Jesse Stroobants liep zondag in Amsterdam zijn tweede marathon. De atleet van Daring Club Leuven ambieerde een tijd onder 2:16. De omstandigheden had Stroobants alvast niet mee. Zondag was een onverwacht warme en ook zeer winderige oktoberdag. Ondanks deze omstandigheden leek hij halfweg nog perfect op schema te zitten. Zijn doorkomsttijd van 1:07:59 was ideaal, maar dan moesten de zware kilometers nog volgen. Vanaf kilometer dertig was het vet dan ook van de soep. Het verval was te groot op het einde, waardoor een tijd onder de 2:20 onhaalbaar werd. Stroobants beet desondanks door en finishte uiteindelijk in 2:23:09, geen knaltijd zoals waar hij op had gehoopt. In de totaaluitslag werd hij daarmee 15de en 2de Belg, 1ste Belg Willem Van Schuerbeeck werd 12de met 2:19:03.

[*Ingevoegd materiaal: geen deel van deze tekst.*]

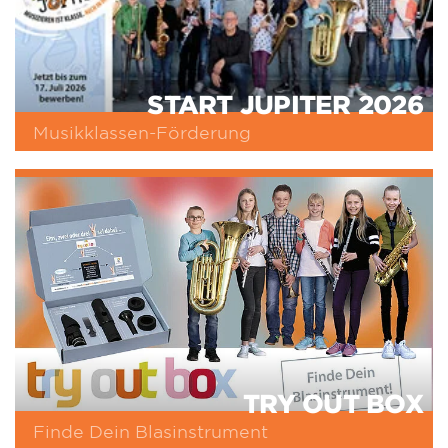
START JUPITER 2026
Musikklassen-Förderung
TRY OUT BOX
Finde Dein Blasinstrument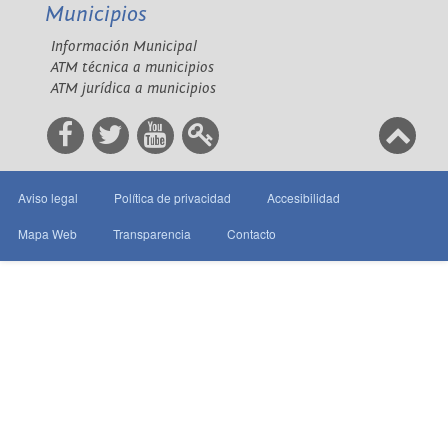
Municipios
Información Municipal
ATM técnica a municipios
ATM jurídica a municipios
Aviso legal
Política de privacidad
Accesibilidad
Mapa Web
Transparencia
Contacto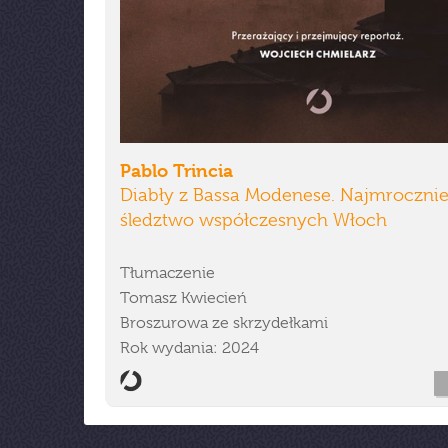
Pablo Trincia
Diabły z Bassa Modenese. Najmrocznie
śledztwo współczesnych Włoch
Tłumaczenie
Tomasz Kwiecień
Broszurowa ze skrzydełkami
Rok wydania: 2024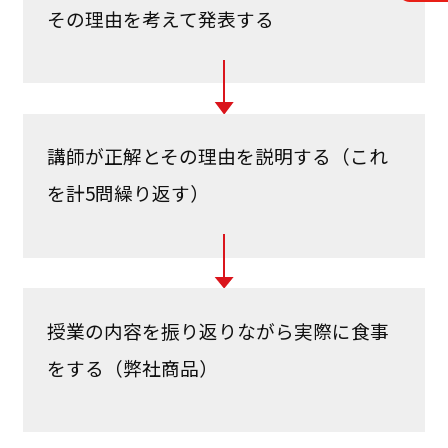
その理由を考えて発表する
講師が正解とその理由を説明する（これ
を計5問繰り返す）
授業の内容を振り返りながら実際に食事
をする（弊社商品）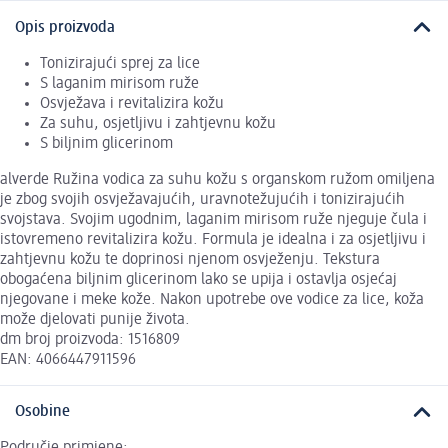
Opis proizvoda
Tonizirajući sprej za lice
S laganim mirisom ruže
Osvježava i revitalizira kožu
Za suhu, osjetljivu i zahtjevnu kožu
S biljnim glicerinom
alverde Ružina vodica za suhu kožu s organskom ružom omiljena
je zbog svojih osvježavajućih, uravnotežujućih i tonizirajućih
svojstava. Svojim ugodnim, laganim mirisom ruže njeguje čula i
istovremeno revitalizira kožu. Formula je idealna i za osjetljivu i
zahtjevnu kožu te doprinosi njenom osvježenju. Tekstura
obogaćena biljnim glicerinom lako se upija i ostavlja osjećaj
njegovane i meke kože. Nakon upotrebe ove vodice za lice, koža
može djelovati punije života.
dm broj proizvoda: 1516809
EAN: 4066447911596
Osobine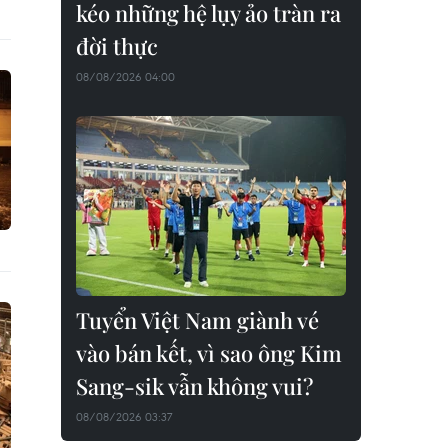
kéo những hệ lụy ảo tràn ra
đời thực
08/08/2026 04:00
Tuyển Việt Nam giành vé
vào bán kết, vì sao ông Kim
Sang-sik vẫn không vui?
08/08/2026 03:37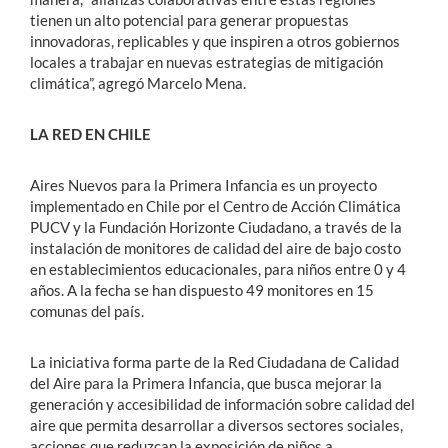
tienen un alto potencial para generar propuestas
innovadoras, replicables y que inspiren a otros gobiernos
locales a trabajar en nuevas estrategias de mitigación
climática”, agregó Marcelo Mena.
LA RED EN CHILE
Aires Nuevos para la Primera Infancia es un proyecto
implementado en Chile por el Centro de Acción Climática
PUCV y la Fundación Horizonte Ciudadano, a través de la
instalación de monitores de calidad del aire de bajo costo
en establecimientos educacionales, para niños entre 0 y 4
años. A la fecha se han dispuesto 49 monitores en 15
comunas del país.
La iniciativa forma parte de la Red Ciudadana de Calidad
del Aire para la Primera Infancia, que busca mejorar la
generación y accesibilidad de información sobre calidad del
aire que permita desarrollar a diversos sectores sociales,
acciones que reduzcan la exposición de niños a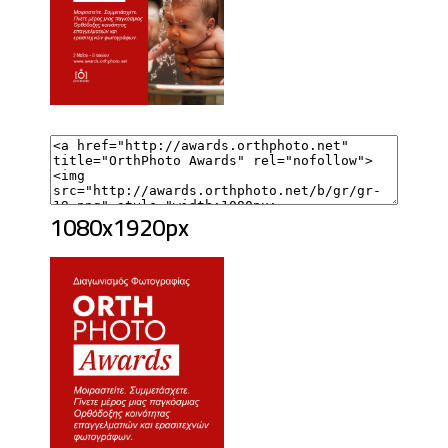
1080x1920px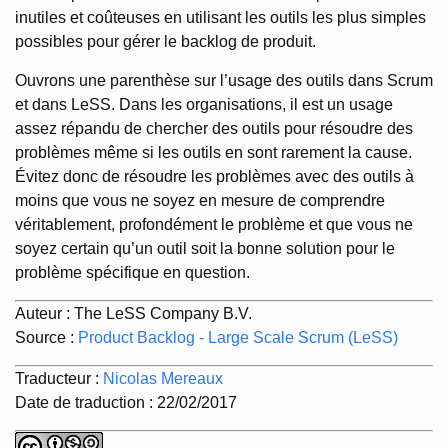
inutiles et coûteuses en utilisant les outils les plus simples
possibles pour gérer le backlog de produit.
Ouvrons une parenthèse sur l’usage des outils dans Scrum
et dans LeSS. Dans les organisations, il est un usage
assez répandu de chercher des outils pour résoudre des
problèmes même si les outils en sont rarement la cause.
Évitez donc de résoudre les problèmes avec des outils à
moins que vous ne soyez en mesure de comprendre
véritablement, profondément le problème et que vous ne
soyez certain qu’un outil soit la bonne solution pour le
problème spécifique en question.
Auteur : The LeSS Company B.V.
Source :
Product Backlog - Large Scale Scrum (LeSS)
Traducteur :
Nicolas Mereaux
Date de traduction : 22/02/2017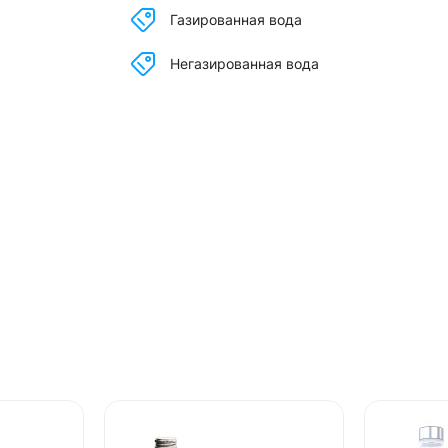
Газированная вода
Негазированная вода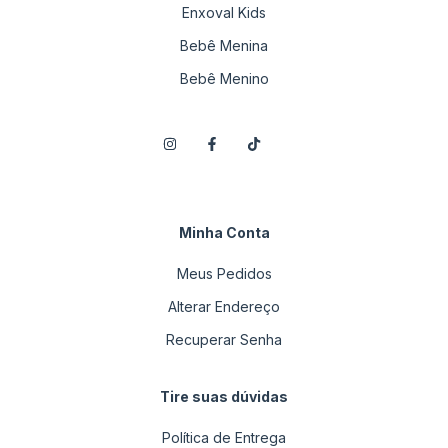
Enxoval Kids
Bebê Menina
Bebê Menino
Minha Conta
Meus Pedidos
Alterar Endereço
Recuperar Senha
Tire suas dúvidas
Política de Entrega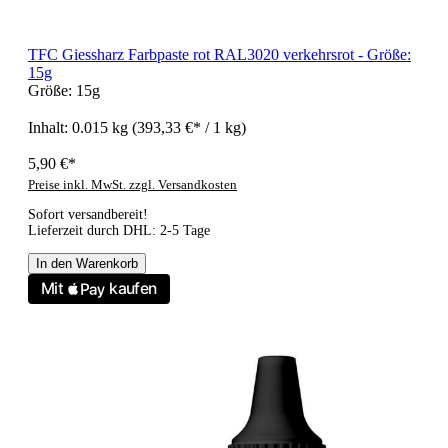
TFC Giessharz Farbpaste rot RAL3020 verkehrsrot - Größe:
15g
Größe:
15g
Inhalt:
0.015 kg
(393,33 €* / 1 kg)
5,90 €*
Preise inkl. MwSt. zzgl. Versandkosten
Sofort versandbereit!
Lieferzeit durch DHL: 2-5 Tage
In den Warenkorb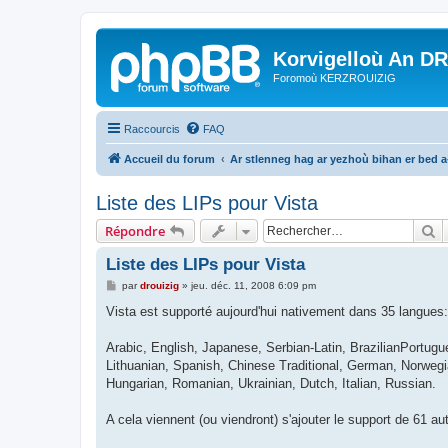
Korvigelloù An D
Foromoù KERZROUIZIG
Raccourcis
FAQ
Accueil du forum
Ar stlenneg hag ar yezhoù bihan er bed 
Liste des LIPs pour Vista
R
Répondre
Liste des LIPs pour Vista
M
par
drouizig
»
jeu. déc. 11, 2008 6:09 pm
e
s
Vista est supporté aujourd'hui nativement dans 35 langues:
s
a
g
Arabic, English, Japanese, Serbian-Latin, BrazilianPortugu
e
Lithuanian, Spanish, Chinese Traditional, German, Norweg
Hungarian, Romanian, Ukrainian, Dutch, Italian, Russian.
A cela viennent (ou viendront) s'ajouter le support de 61 a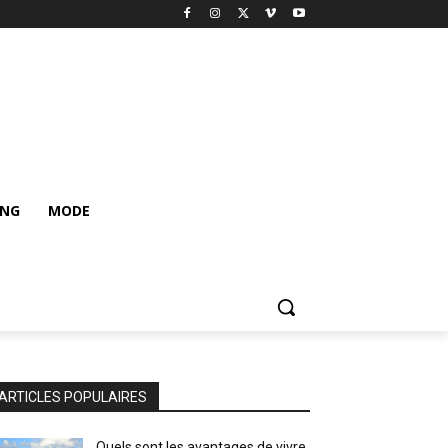
ING
MODE
ARTICLES POPULAIRES
Quels sont les avantages de vivre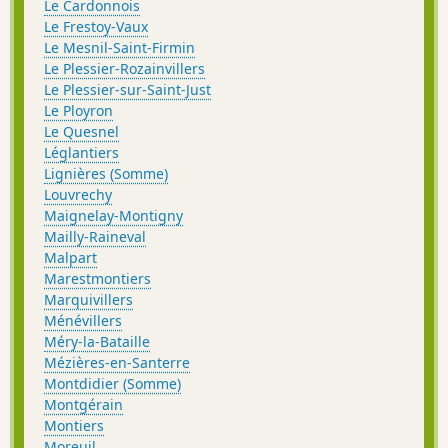
Le Cardonnois
Le Frestoy-Vaux
Le Mesnil-Saint-Firmin
Le Plessier-Rozainvillers
Le Plessier-sur-Saint-Just
Le Ployron
Le Quesnel
Léglantiers
Lignières (Somme)
Louvrechy
Maignelay-Montigny
Mailly-Raineval
Malpart
Marestmontiers
Marquivillers
Ménévillers
Méry-la-Bataille
Mézières-en-Santerre
Montdidier (Somme)
Montgérain
Montiers
Moreuil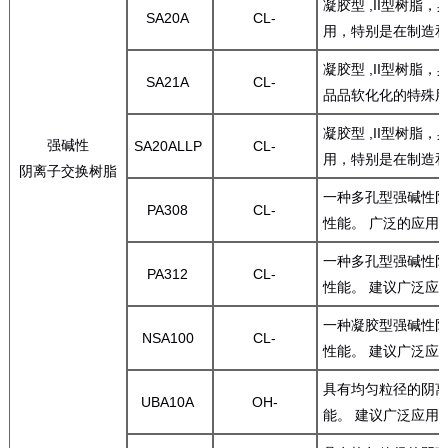
凝胶型 ,II型树脂
SA20A
CL-
用，特别是在制造和
凝胶型 ,II型树
SA21A
CL-
品品软化化的特殊
凝胶型 ,II型树脂
强碱性
SA20ALLP
CL-
用，特别是在制造和
阴离子交换树脂
一种多孔型强碱性阴
PA308
CL-
性能。 广泛的应用
一种多孔型强碱性阴
PA312
CL-
性能。 建议广泛应
一种凝胶型强碱性阴
NSA100
CL-
性能。 建议广泛应
具有均匀粒径的阴离
UBA10A
OH-
能。 建议广泛应用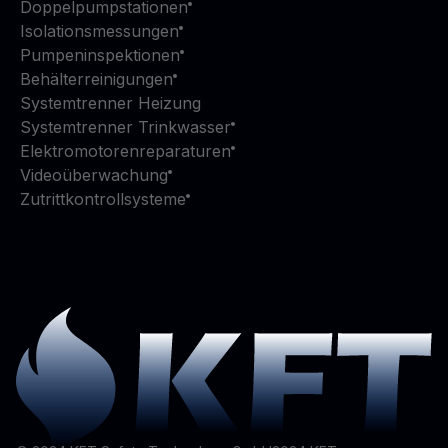
Doppelpumpstationen
Isolationsmessungen
Pumpeninspektionen
Behälterreinigungen
Systemtrenner Heizung
Systemtrenner Trinkwasser
Elektromotorenreparaturen
Videoüberwachung
Zutrittkontrollsysteme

“Ik ben er in het verleden nooit in geslaagd een betere marathonvoorbereiding te hebben dan die van de afgelopen weken. Buiten een moeilijke voorlaatste week heb ik geen enkele training gemist, en de tempotrainingen liepen veelal soepel en goed. Vol vertrouwen trekt een atleet dan naar de marathon waarop de keuze gevallen was, naar Amsterdam dus…” , reageerde Stroobants op de website van zijn club Daring Leuven.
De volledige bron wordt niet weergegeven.